Sexual violence is often used as a tool for disempowerment.   The widespread truth telling around incidents of sexual violence, exemplified by the #metoo campaign, is finally attempting to dismantle the culture of silence and protection around rape and sexual assault.   Most of us are not surprised at the pervasiveness of the problem.  It is rare to find a woman who does not have a #metoo story of sexual violence.

We are also learning that this problem is not limited to women, but too many men as well are victims of sexual assault.  While consent culture is strongly promoted in FEC communities, within the communities movement the problem of power over sexual dynamics so ingrained in us by dominant culture sadly rears its ugly head.


What should communities do when someone abuses another? How can we live our values of restorative justice when we are faced with this issue?  How do we make our communities safe? The Federation of Egalitarian Communities uses  a method called Self-Examination RESponse (SERES).   This process is aimed at helping the perpetrated feel heard and attempts to address their concerns, so that they can feel safe once again in their community.

Ideally it is also used to help the  perpetrator understand and remedy their abusive behavior.  Part of the problem is that dominant culture does not teach us to how apologize in a way that shows true understanding of the harm that is done. Too often an apology comes off as a deflection and can further make the perpetrated feel gaslighted.  More work needs to be done to educate people on how to move beyond simply saying “I am sorry.”    We must train ourselves to make apologies that heal the situation.  Luckily there are resources available that can guide us.  See this:   How To Apologize For Sexual Harassment (Hint: It Takes More Than ‘Sorry’).  
false apologies

It is no wonder that communities have trouble navigating these waters when we rarely see good models of taking responsibility when our actions are abusive.  Commune Life Blog will be exploring these issues more in depth to encourage a discussion that goes beyond blame and punishment but holds perpetrators accountable while simultaneously helping to get to a healing place for all parties involved.


It Takes More Than Sorry

4 thoughts on “It Takes More Than Sorry

  1. Dearest Aurora:

    I looked at the SERES stuff with some interest.
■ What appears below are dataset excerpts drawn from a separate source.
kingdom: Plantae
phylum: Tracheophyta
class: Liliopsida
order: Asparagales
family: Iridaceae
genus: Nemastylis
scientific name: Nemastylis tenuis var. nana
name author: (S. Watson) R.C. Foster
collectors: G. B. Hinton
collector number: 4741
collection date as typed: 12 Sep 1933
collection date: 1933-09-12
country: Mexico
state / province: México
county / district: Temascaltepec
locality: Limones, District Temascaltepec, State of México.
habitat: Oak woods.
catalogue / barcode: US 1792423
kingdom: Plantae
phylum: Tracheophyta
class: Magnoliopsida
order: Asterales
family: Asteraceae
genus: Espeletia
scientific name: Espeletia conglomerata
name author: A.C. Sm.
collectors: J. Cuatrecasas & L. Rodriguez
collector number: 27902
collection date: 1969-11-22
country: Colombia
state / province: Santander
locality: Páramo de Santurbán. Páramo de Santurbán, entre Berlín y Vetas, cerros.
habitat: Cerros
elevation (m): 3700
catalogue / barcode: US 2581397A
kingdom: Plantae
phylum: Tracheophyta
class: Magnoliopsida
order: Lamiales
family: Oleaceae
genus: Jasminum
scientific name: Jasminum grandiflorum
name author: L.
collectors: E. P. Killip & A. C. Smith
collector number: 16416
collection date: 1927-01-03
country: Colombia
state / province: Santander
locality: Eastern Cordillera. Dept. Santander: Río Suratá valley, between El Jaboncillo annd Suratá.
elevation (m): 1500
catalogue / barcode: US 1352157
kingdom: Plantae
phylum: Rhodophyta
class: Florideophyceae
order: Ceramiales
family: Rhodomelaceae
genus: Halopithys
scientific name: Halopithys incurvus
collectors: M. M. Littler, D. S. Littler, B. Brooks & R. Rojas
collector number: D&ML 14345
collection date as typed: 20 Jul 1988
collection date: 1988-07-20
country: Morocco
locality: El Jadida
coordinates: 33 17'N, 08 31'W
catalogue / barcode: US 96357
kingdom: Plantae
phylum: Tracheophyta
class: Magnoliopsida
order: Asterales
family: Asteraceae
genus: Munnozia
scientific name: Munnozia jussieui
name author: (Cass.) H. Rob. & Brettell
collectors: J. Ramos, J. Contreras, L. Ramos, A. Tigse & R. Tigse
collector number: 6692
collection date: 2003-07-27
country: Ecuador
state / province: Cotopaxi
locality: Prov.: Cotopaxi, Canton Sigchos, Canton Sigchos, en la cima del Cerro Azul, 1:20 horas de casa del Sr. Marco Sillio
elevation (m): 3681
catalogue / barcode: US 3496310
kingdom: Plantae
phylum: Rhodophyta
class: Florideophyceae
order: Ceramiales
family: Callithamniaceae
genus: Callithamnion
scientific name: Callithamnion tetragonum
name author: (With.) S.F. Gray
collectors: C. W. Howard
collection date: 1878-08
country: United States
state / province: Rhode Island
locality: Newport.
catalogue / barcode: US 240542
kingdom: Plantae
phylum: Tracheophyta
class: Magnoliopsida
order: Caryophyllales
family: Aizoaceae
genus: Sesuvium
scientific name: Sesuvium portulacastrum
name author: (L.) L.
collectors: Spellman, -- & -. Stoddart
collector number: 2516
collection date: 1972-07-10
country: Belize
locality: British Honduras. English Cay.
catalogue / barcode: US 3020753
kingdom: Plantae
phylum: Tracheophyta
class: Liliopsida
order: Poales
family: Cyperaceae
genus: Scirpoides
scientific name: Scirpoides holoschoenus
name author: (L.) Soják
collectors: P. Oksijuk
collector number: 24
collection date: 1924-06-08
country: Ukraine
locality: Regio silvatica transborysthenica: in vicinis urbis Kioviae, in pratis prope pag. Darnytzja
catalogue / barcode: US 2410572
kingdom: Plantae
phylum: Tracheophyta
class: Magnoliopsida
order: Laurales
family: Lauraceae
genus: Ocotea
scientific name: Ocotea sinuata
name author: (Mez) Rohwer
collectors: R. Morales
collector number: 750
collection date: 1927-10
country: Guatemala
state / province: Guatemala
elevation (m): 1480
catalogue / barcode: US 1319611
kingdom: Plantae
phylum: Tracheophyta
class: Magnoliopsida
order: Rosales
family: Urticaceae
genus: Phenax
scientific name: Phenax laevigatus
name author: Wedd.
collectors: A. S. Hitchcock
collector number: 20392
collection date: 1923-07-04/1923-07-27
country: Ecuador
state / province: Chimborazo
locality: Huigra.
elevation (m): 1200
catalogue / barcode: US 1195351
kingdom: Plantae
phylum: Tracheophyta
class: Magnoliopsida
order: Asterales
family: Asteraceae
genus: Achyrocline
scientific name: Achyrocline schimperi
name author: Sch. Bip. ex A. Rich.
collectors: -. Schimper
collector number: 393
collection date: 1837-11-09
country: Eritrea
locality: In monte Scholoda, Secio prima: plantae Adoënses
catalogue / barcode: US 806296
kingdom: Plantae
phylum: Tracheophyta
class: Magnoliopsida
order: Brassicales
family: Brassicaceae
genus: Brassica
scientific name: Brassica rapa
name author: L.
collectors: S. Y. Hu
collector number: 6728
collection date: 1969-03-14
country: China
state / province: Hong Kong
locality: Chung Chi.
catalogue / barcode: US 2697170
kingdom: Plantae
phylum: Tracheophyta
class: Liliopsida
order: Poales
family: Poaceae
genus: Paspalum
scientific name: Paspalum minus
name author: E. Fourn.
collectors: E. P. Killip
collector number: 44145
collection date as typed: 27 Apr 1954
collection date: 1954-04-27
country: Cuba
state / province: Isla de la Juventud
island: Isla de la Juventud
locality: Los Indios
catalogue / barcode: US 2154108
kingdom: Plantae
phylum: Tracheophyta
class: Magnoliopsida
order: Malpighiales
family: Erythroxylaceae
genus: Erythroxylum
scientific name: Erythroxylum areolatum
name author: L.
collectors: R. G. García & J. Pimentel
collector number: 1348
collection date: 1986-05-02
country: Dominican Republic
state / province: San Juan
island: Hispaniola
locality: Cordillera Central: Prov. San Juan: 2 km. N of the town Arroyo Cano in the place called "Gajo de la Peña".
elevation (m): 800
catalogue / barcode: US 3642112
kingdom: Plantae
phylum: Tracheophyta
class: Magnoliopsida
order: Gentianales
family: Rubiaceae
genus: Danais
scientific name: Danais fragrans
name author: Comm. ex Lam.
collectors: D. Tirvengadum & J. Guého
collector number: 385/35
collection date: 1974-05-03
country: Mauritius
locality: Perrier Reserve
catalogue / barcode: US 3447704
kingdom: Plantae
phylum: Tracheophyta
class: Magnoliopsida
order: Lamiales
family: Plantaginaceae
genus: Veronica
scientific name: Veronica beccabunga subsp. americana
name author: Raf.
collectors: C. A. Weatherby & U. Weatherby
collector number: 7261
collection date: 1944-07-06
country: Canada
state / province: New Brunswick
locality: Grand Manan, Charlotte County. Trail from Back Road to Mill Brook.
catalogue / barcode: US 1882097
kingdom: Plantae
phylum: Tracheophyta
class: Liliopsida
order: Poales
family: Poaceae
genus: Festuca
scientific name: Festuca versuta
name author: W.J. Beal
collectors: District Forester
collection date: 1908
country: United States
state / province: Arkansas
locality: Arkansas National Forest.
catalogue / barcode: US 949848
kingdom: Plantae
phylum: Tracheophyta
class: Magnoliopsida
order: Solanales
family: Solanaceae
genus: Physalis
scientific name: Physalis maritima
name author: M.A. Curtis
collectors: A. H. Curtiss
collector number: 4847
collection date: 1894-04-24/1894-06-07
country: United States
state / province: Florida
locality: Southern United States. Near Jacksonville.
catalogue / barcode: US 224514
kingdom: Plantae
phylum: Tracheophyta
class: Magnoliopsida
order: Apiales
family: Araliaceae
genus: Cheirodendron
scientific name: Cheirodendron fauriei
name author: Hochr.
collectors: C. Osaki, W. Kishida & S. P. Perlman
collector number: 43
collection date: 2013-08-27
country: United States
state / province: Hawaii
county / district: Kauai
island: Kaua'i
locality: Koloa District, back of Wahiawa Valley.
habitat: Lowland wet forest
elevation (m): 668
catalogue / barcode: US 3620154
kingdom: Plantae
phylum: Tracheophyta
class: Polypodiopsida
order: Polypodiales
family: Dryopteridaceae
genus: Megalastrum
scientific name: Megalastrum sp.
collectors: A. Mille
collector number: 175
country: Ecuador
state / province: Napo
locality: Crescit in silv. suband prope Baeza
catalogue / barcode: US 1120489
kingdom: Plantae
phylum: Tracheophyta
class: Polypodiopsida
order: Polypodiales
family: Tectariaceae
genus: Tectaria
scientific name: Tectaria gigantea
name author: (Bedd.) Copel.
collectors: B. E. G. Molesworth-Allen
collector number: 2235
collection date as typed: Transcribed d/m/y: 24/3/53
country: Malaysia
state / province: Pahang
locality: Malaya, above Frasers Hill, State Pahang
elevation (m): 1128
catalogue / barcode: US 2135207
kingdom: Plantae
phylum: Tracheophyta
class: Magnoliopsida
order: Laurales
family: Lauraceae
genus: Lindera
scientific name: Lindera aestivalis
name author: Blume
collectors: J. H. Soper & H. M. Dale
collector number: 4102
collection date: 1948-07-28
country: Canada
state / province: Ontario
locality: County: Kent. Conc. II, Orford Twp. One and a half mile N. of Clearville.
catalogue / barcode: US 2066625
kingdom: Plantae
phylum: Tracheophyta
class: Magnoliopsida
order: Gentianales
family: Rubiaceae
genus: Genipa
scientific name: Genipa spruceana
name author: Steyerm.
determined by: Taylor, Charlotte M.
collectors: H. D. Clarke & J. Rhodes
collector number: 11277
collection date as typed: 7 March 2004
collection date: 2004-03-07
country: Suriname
And i think this is dated in terms of Twin Oaks approach. There is newer policy crafted after problematic behaviors were not well delt with by outstanding policy. There is now a Sexual Assault Response Team, which has considerably more power (being executed by the Mental Health/Health Teams which are more enabled than the process team to intervene).

    There is a need for new policy in this area, where member FEC communities can have something off the shelf to reach for when these problems arise.